New hybrid genetic algorithms to solve dynamic berth allocation problem

Berth allocation problem (BAP) is concerned to assign ships to port terminal positions, seeking to minimize the total service time and maximize the quay occupation. A dynamic model with special features is developed to deal with real scenarios from Port Administration of Paranaguá and Antonina (APPA), located on the Brazilian coast. To solve the problem, this work proposes two metaheuristics comprise by a novel combination of genetic algorithm and an approximated dynamic programming employed as a local search. Two heuristics for solution space reductions, a confinement procedure in a reduced neighborhood, known as Corridor Method, and an elimination process for unpromising solution regions are designed for local search approach. Case studies present a problem complexity discussion and comparative analysis of the metaheuristics regarding two standard genetic algorithms.
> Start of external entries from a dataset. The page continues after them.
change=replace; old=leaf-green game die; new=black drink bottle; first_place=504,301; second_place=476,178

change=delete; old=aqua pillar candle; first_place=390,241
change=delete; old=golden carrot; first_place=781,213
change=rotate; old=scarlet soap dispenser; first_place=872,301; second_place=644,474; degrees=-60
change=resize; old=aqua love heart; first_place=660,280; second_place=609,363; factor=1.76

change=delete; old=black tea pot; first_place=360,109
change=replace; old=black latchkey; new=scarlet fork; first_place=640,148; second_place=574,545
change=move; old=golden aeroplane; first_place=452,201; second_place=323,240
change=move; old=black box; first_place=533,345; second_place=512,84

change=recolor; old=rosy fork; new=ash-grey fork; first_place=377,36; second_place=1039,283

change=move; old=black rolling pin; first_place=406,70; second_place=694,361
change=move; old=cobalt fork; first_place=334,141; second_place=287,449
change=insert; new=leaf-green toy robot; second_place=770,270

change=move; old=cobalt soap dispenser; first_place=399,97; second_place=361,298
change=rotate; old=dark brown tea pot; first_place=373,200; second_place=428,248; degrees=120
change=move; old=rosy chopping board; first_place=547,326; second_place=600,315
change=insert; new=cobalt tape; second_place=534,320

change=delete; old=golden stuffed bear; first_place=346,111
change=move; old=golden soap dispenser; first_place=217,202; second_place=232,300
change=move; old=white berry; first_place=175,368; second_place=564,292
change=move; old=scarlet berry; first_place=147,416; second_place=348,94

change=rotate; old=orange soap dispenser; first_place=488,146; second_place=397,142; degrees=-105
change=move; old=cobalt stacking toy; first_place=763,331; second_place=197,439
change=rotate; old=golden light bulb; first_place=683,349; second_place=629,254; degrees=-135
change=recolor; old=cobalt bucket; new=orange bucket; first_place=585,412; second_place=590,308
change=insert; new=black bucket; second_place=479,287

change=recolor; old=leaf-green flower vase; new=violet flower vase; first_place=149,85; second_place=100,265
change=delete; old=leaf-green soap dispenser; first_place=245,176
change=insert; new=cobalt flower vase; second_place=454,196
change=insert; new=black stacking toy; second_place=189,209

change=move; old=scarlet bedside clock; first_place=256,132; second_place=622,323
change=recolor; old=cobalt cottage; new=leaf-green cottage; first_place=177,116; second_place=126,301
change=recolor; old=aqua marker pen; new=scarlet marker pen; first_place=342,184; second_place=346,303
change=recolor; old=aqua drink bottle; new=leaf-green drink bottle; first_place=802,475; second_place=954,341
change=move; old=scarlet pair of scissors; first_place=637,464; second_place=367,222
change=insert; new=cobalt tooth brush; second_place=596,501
The computational experiments explore the optimal solutions for small instances and the best results, solutions variability, and probabilistic plots resorting by ten instances based on real data available by APPA. The results show the reliability of the metaheuristics to deal with large instances and tight schedules in busy port systems. •Novel metaheuristics to address a berth allocation problem.•A new dynamic mathematical model comprising special features from real port systems.•Metaheuristics combinating genetic algorithms and a dynamic programming method.•Local search exploring a confinement procedure to seek promising solution regions.•Computational results show the metaheuristics efficiency to solve large-scale cases.